13 Mayıs 2014: Soma’da 301 madenci katledildi

Soma'da 301 maden işçisi iş güvenliğinin sağlanmadığı, çalışma koşullarının ise işçinin canını tehlikeye attığı maden ocağının 800 metre derinliğinde can verdi.

13 Mayıs 2014: Soma’da 301 madenci katledildi

Kaza denildi, kader denildi, fıtrat denildi; fakat 13 Mayıs’ta Soma maden ocağında yaşanılanlar, iktidar ve sermaye sınıfının paçayı kurtarmak için kullandıkları süslü ifadelerin çok çok ötesinde idi. 301 maden işçisi iş güvenliğinin sağlanmadığı, çalışma koşullarının ise işçinin canını tehlikeye attığı maden ocağının 800 metre derinliğinde can verdi.

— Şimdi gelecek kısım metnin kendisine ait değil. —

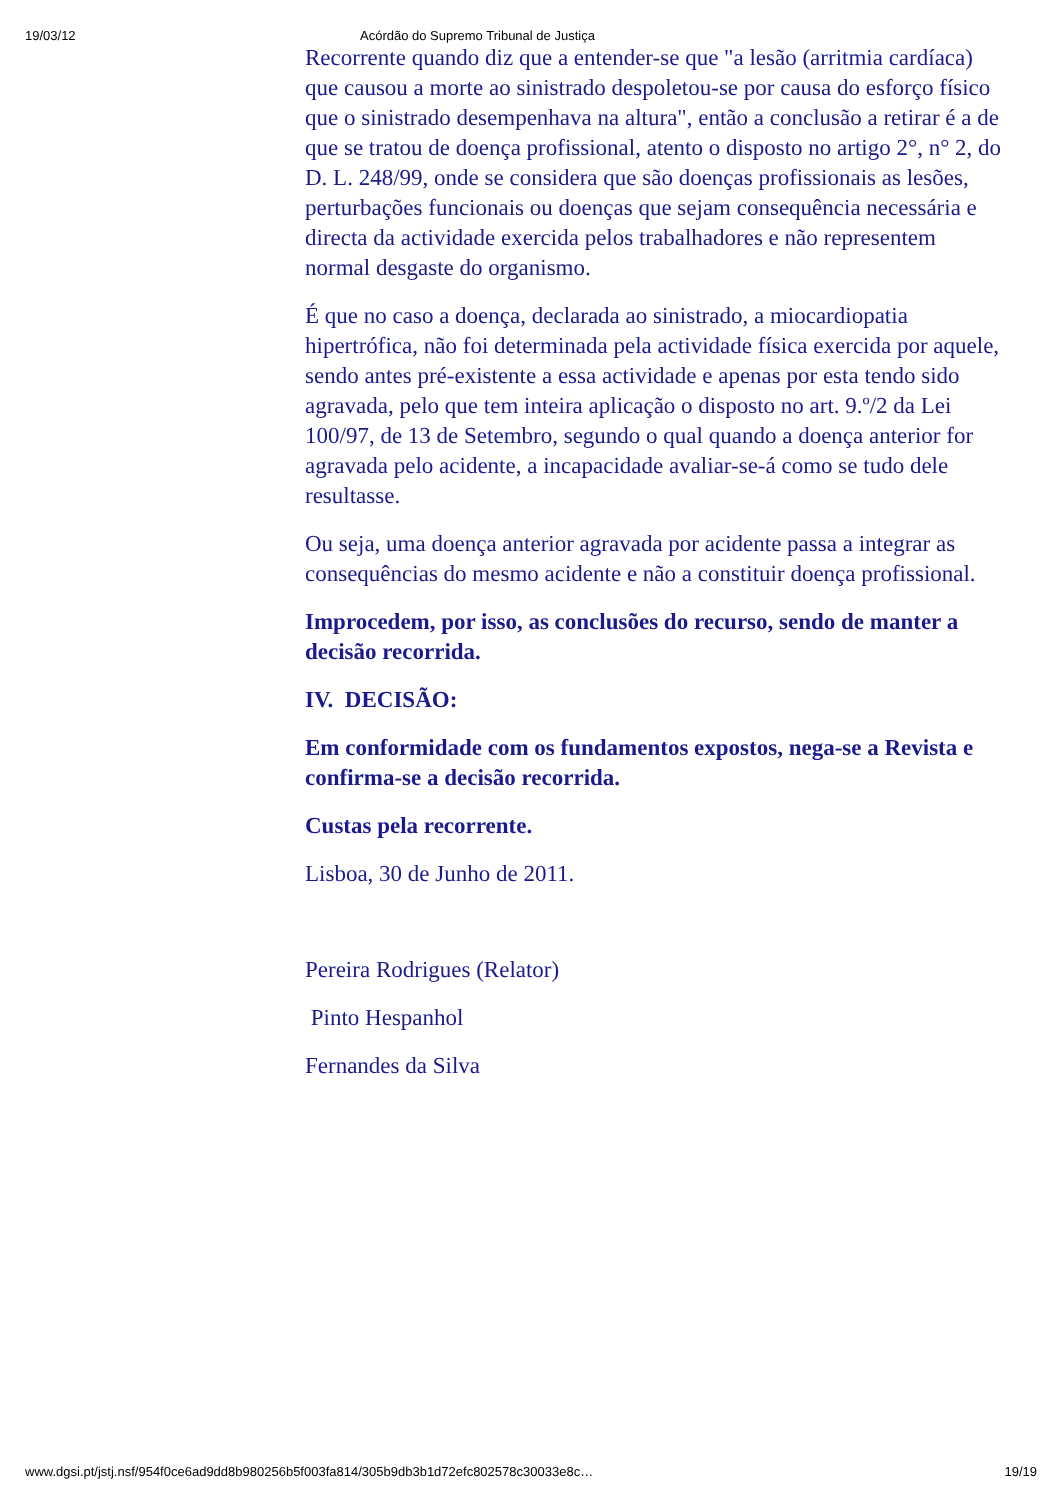19/03/12 Acórdão do Supremo Tribunal de Justiça
Recorrente quando diz que a entender-se que "a lesão (arritmia cardíaca) que causou a morte ao sinistrado despoletou-se por causa do esforço físico que o sinistrado desempenhava na altura", então a conclusão a retirar é a de que se tratou de doença profissional, atento o disposto no artigo 2°, n° 2, do D. L. 248/99, onde se considera que são doenças profissionais as lesões, perturbações funcionais ou doenças que sejam consequência necessária e directa da actividade exercida pelos trabalhadores e não representem normal desgaste do organismo.
É que no caso a doença, declarada ao sinistrado, a miocardiopatia hipertrófica, não foi determinada pela actividade física exercida por aquele, sendo antes pré-existente a essa actividade e apenas por esta tendo sido agravada, pelo que tem inteira aplicação o disposto no art. 9.º/2 da Lei 100/97, de 13 de Setembro, segundo o qual quando a doença anterior for agravada pelo acidente, a incapacidade avaliar-se-á como se tudo dele resultasse.
Ou seja, uma doença anterior agravada por acidente passa a integrar as consequências do mesmo acidente e não a constituir doença profissional.
Improcedem, por isso, as conclusões do recurso, sendo de manter a decisão recorrida.
IV. DECISÃO:
Em conformidade com os fundamentos expostos, nega-se a Revista e confirma-se a decisão recorrida.
Custas pela recorrente.
Lisboa, 30 de Junho de 2011.
Pereira Rodrigues (Relator)
Pinto Hespanhol
Fernandes da Silva
www.dgsi.pt/jstj.nsf/954f0ce6ad9dd8b980256b5f003fa814/305b9db3b1d72efc802578c30033e8c… 19/19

Manisa’nın Soma ilçesinde bulunan Soma Kömür İşletmeleri A.Ş. tarafından işletilen maden ocağında 15:10 sularında meydana gelen yangın sonrası Soma madenci katliamı Türkiye’de tarihin en büyük işçi katliamı olarak hafızalara kazındı.

Maden ocağında yaşanılan bu facia Türkiye’de işçi ve emekçilerin durumunu, özellikle de maden işçisinin güvencesiz çalışma koşullarını bir kez daha karanlıktan günyüzüne çıkartırken; sonrasında yaşananlar da AKP hükümetinin işçi sınıfı için büyük bir tehlike olduğu gerçeğini bir kez daha pekiştirdi.

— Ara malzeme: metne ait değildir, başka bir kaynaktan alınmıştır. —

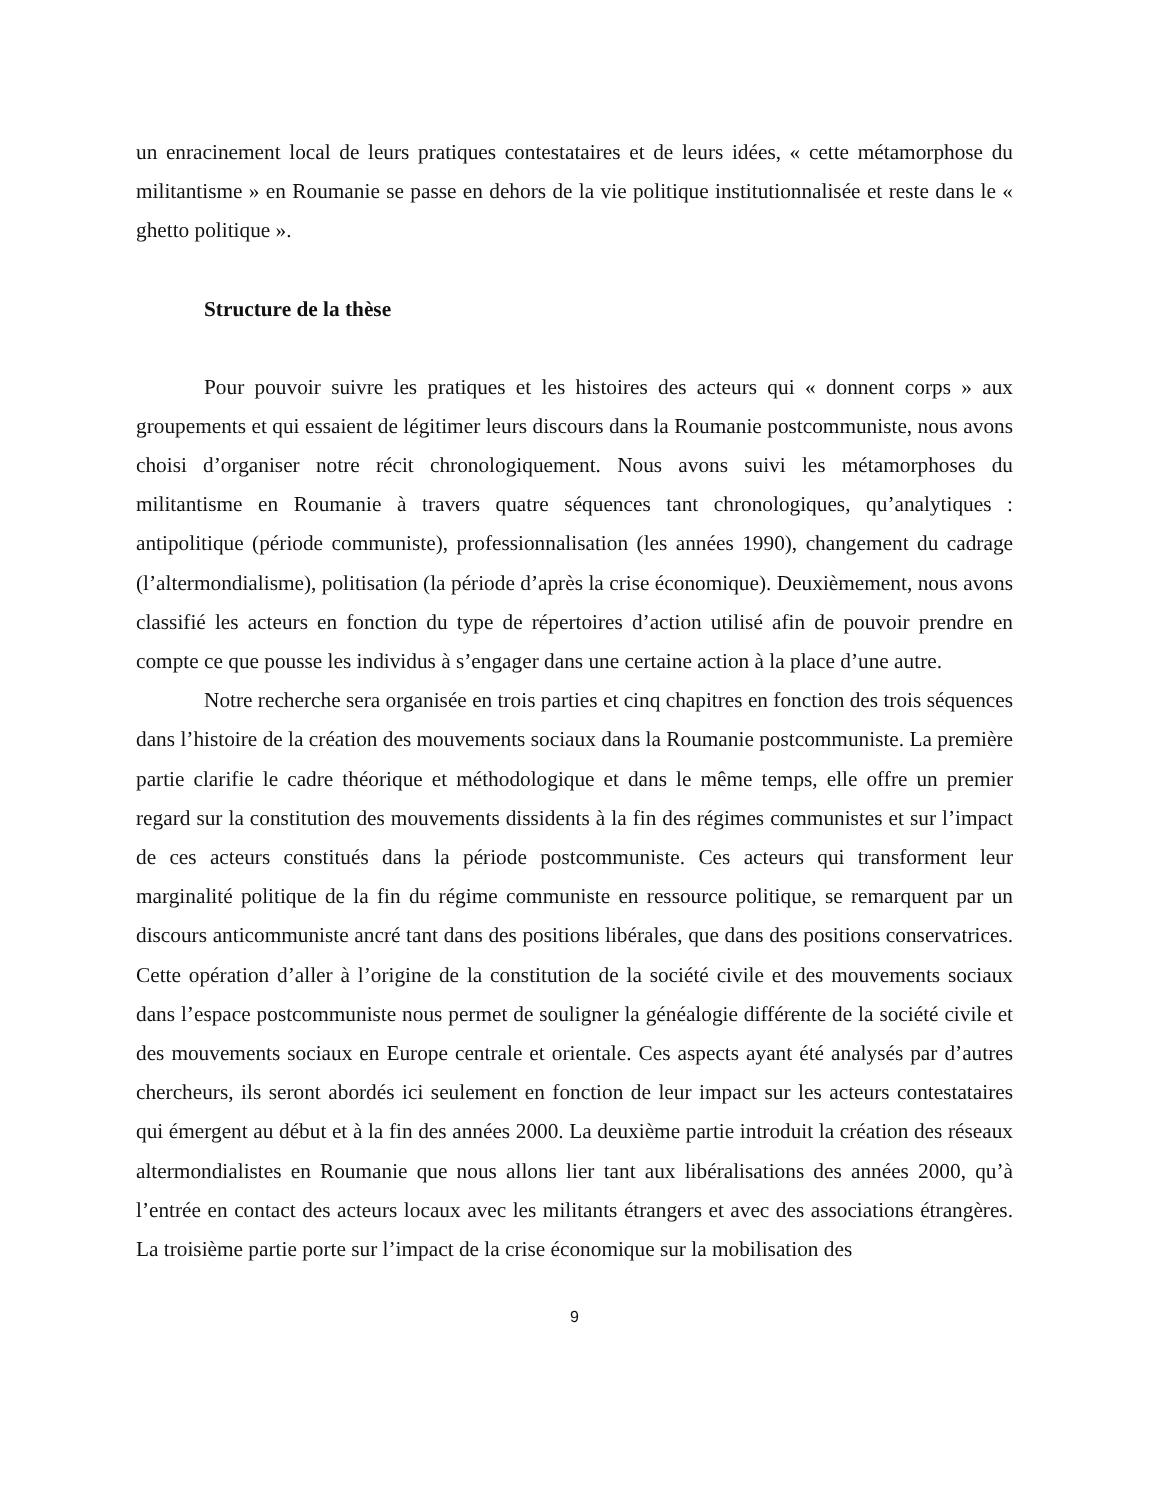un enracinement local de leurs pratiques contestataires et de leurs idées, « cette métamorphose du militantisme » en Roumanie se passe en dehors de la vie politique institutionnalisée et reste dans le « ghetto politique ».
Structure de la thèse
Pour pouvoir suivre les pratiques et les histoires des acteurs qui « donnent corps » aux groupements et qui essaient de légitimer leurs discours dans la Roumanie postcommuniste, nous avons choisi d’organiser notre récit chronologiquement. Nous avons suivi les métamorphoses du militantisme en Roumanie à travers quatre séquences tant chronologiques, qu’analytiques : antipolitique (période communiste), professionnalisation (les années 1990), changement du cadrage (l’altermondialisme), politisation (la période d’après la crise économique). Deuxièmement, nous avons classifié les acteurs en fonction du type de répertoires d’action utilisé afin de pouvoir prendre en compte ce que pousse les individus à s’engager dans une certaine action à la place d’une autre.
Notre recherche sera organisée en trois parties et cinq chapitres en fonction des trois séquences dans l’histoire de la création des mouvements sociaux dans la Roumanie postcommuniste. La première partie clarifie le cadre théorique et méthodologique et dans le même temps, elle offre un premier regard sur la constitution des mouvements dissidents à la fin des régimes communistes et sur l’impact de ces acteurs constitués dans la période postcommuniste. Ces acteurs qui transforment leur marginalité politique de la fin du régime communiste en ressource politique, se remarquent par un discours anticommuniste ancré tant dans des positions libérales, que dans des positions conservatrices. Cette opération d’aller à l’origine de la constitution de la société civile et des mouvements sociaux dans l’espace postcommuniste nous permet de souligner la généalogie différente de la société civile et des mouvements sociaux en Europe centrale et orientale. Ces aspects ayant été analysés par d’autres chercheurs, ils seront abordés ici seulement en fonction de leur impact sur les acteurs contestataires qui émergent au début et à la fin des années 2000. La deuxième partie introduit la création des réseaux altermondialistes en Roumanie que nous allons lier tant aux libéralisations des années 2000, qu’à l’entrée en contact des acteurs locaux avec les militants étrangers et avec des associations étrangères. La troisième partie porte sur l’impact de la crise économique sur la mobilisation des
9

Maden işçisine atılan tekme 6 yıldır hafızalarda

Soma faciası sonrası Manisa’ya gelen dönemin Başbakanı Tayyip Erdoğan’ı, ailesini, arkadaşlarını ve işini kaybenden maden işçileri ve Manisalı yurttaşlar protestolar ile karşıladı. Protestolar güvenlik güçleri ile durdurulmak istendi, maden ocağından sağ kurtulan Erdal Kocabıyık’ın, Erdoğan’ın Özel Kalem Müdür Yardımcısı ve Müşaviri Yusuf Yerkel tarafından tekmelenmesi işçi sınıfının hafızasında unutulmayacak bir yere kazındı.

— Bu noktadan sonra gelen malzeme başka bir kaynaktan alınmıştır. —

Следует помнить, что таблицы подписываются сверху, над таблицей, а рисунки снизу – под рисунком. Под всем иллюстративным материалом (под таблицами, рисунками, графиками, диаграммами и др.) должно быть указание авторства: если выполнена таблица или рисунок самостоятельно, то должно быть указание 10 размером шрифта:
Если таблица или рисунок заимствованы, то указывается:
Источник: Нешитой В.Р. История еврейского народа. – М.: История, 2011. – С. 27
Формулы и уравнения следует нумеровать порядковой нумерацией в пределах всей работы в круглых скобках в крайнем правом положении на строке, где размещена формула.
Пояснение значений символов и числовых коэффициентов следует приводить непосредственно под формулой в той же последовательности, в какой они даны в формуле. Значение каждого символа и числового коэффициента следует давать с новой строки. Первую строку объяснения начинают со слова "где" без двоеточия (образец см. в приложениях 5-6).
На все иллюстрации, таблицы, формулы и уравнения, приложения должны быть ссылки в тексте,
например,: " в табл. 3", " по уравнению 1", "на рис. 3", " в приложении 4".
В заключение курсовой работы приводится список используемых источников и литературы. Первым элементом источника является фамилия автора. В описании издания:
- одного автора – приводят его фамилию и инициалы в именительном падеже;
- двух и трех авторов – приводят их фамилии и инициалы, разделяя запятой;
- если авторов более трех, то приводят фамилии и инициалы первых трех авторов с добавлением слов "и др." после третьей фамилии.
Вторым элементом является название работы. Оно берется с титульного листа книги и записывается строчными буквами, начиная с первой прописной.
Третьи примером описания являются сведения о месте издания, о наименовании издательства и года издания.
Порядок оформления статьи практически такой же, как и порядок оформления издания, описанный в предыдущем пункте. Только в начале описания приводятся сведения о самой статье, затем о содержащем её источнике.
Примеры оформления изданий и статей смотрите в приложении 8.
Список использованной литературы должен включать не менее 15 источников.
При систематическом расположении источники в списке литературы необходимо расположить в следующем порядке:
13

Yusuf Yerkel tarafından tekmeli saldırıya uğrayan Erdal Kocabıyık’ın eşi AKP hükümeti tarafından yaratılan mağduriyetin devam ettiğini ise şu sözler ile ifade etmişti:

“Yaşanılan bu olaydan sonra eşim bir yıl işsiz kaldı. Hiçbir maden ocağı eşimi işe almıyor, yüzümüze hep kapıları kapattılar. Üstelik ‘kamu malına’ zarar verdiği için para cezası geldi. Biz kimseden birşey istemedik sadece eşimin işten çıkartılmamasını istedik. Sigortamız yok ve evimiz kira. Bunun dışında çocuğum ekranda babasını gördüğünde babama neden vuruyorlar diye sorular soruyor. Ben buna dayanamıyorum artık. Bu nedenle çok üzgünüm. Ben sadece adalet ve eşimin işe girmesini istiyorum.”

Sermaye sınıfının kar hırsı işçinin canından kıymetli!

Soma işçi katliamı sonrası iktidar partisinin işçi düşmanı politikaları devam etti. Enerji ve Tabii Kaynaklar Bakanlığı’nın 2019-2023 yıllarını kapsayan stratejik plan raporunda, Soma ve Ermenek’te yaşanan katliamlar için “2014 yılında Soma ve Ermenek’te meydana gelen elim yeraltı kömür madenciliği kazaları sonrasında yapılan kanuni düzenlemelerle yeraltı üretim maliyetleri bir anda artmış ve sektör açısından durgun bir sürecin başlamasına neden olmuştur. Öngörülemeyen kazalar ve buna bağlı olarak yapılan kanuni değişikliklerden dolayı, plan hedeflerinde önemli sapmalar meydana gelmiştir” ifadelerine yer verildi.

301 işçinin hayatını kaybetmesinden sorumlu olan AKP hükümeti, stratejik plan raporunda da görüldüğü üzere işçi güvenliğini patronların kar hırsına kurban ettiğini, “maliyetler arttı, sektör açısından durgun bir süreç başladı” sözleri ile vurgulamaktan çekinmemiştir.